Deine Aufgabe: Kannst du aus dem Text über Schleckers Personalaustausch den Abschnitt Wort für Wort wiedergeben, der bei den Worten „Dahinter stand das“ einsetzt und nach „von Arbeitnehmerüberlassung einzusetzen.“ aufhört?

Anfang des Jahres 2010 wurde die umfangreiche Personalaustauschstrategie der Drogeriekette Schlecker massiv öffentlich kritisiert.

Dahinter stand das Konzept, bestehende Arbeitsverhältnisse zu beenden und die Weiterbeschäftigung in einem Zeitarbeitsunternehmen anzubieten, um das zuvor gekündigte Personal an den gleichen Arbeitsplatz nunmehr im Rahmen von Arbeitnehmerüberlassung einzusetzen.

Dem Konzern kamen dadurch weitreichende Einsparungen an Personalkosten zugute, da die Stundenverrechnungssätze des Zeitarbeitsunternehmens weit unter den tariflichen Stundenlöhnen für den Einzelhandel lagen. Der beteiligte Personaldienstleister Meniar Personalservice GmbH, eigens dafür durch den Schlecker Konzern gegründet, wendet den Zeitarbeit Tarifvertrags AMP/CGZP an, wodurch einige Arbeitnehmer mit einem Stundenlohn von 6,50 € entlohnt wurden.

(Quelldaten)
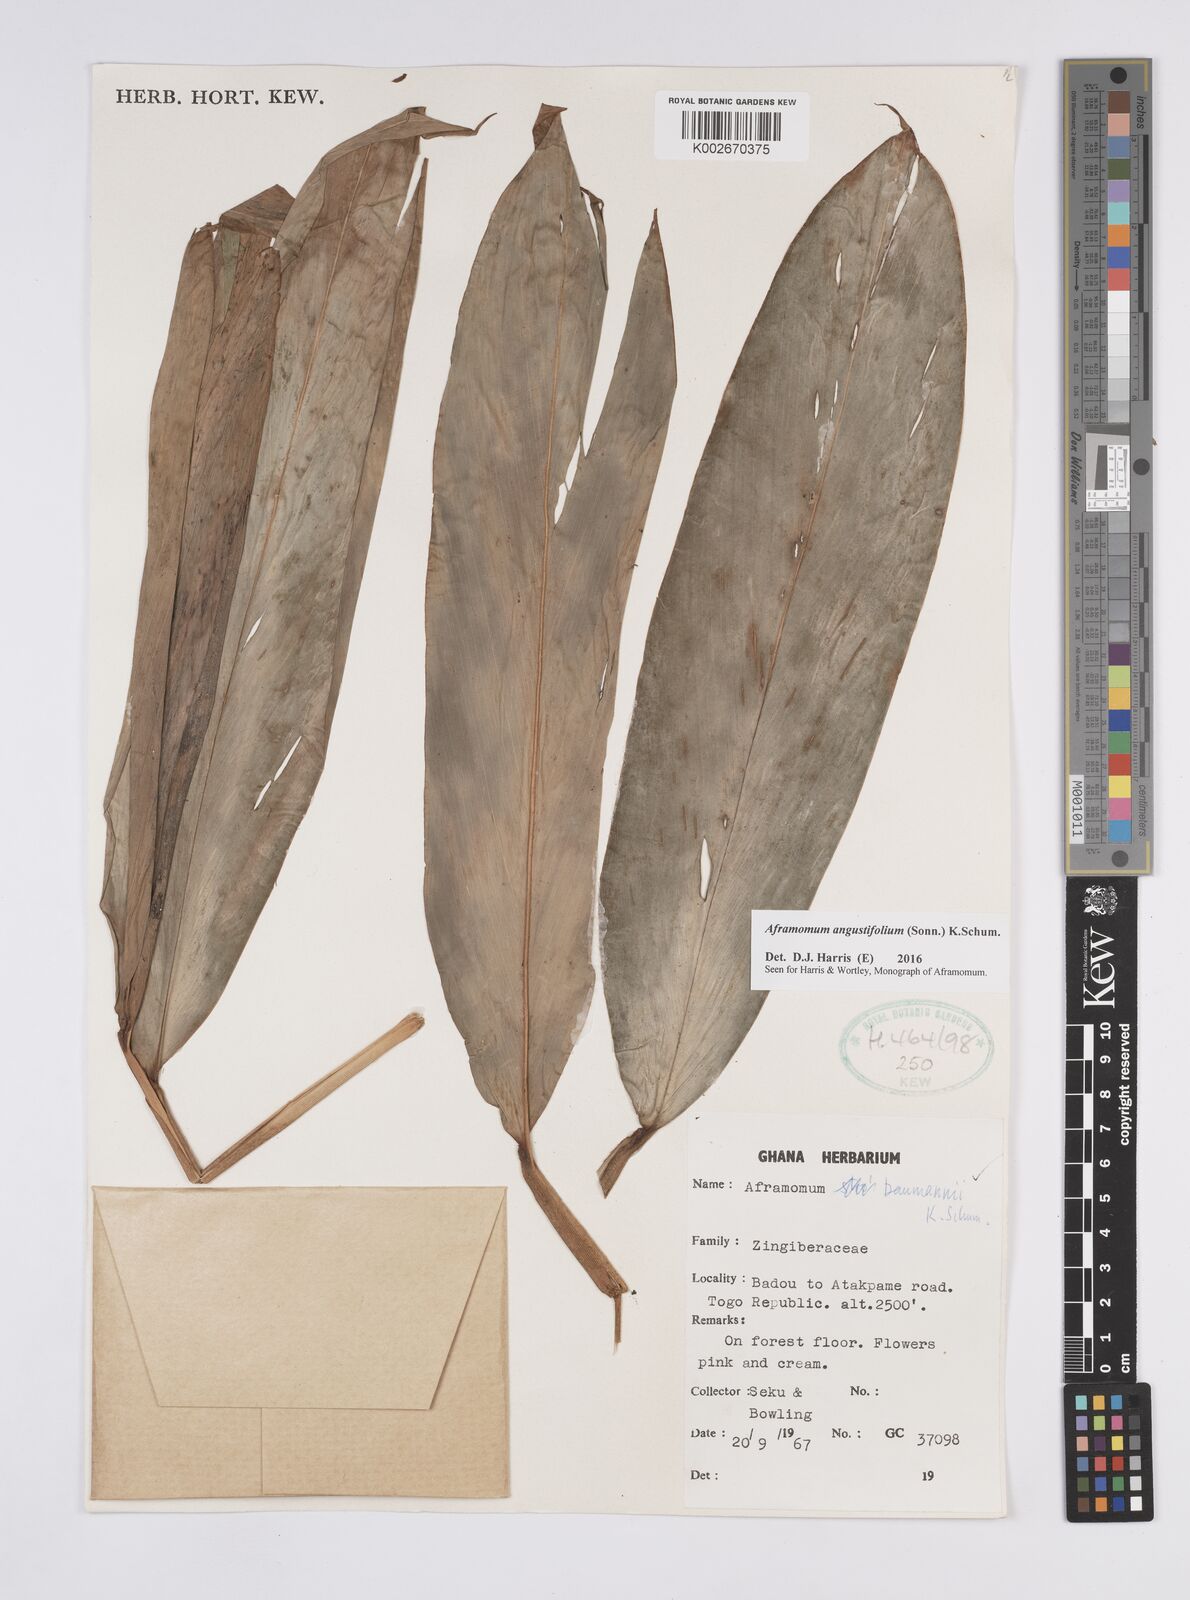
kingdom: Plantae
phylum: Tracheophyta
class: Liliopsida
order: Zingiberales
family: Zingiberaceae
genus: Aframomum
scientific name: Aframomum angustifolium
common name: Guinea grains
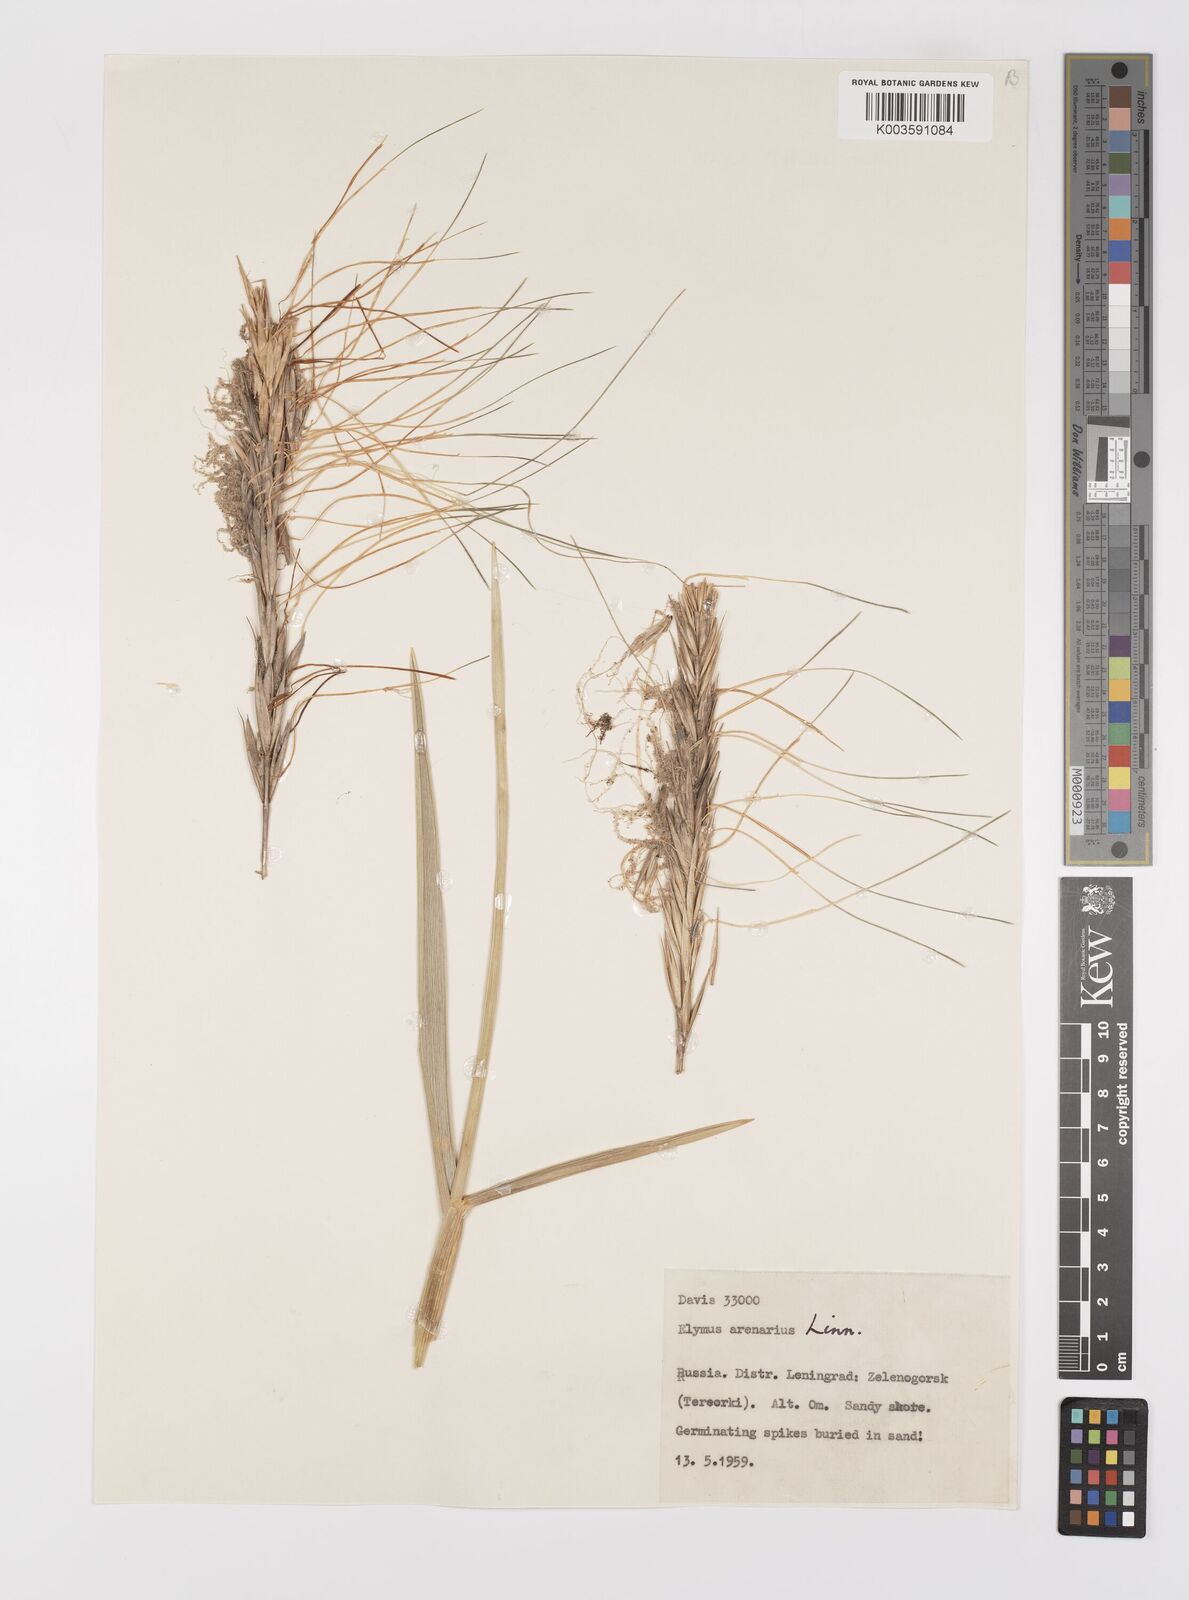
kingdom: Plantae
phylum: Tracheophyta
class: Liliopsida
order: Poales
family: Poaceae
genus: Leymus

Antwort:
Dahinter stand das Konzept, bestehende Arbeitsverhältnisse zu beenden und die Weiterbeschäftigung in einem Zeitarbeitsunternehmen anzubieten, um das zuvor gekündigte Personal an den gleichen Arbeitsplatz nunmehr im Rahmen von Arbeitnehmerüberlassung einzusetzen.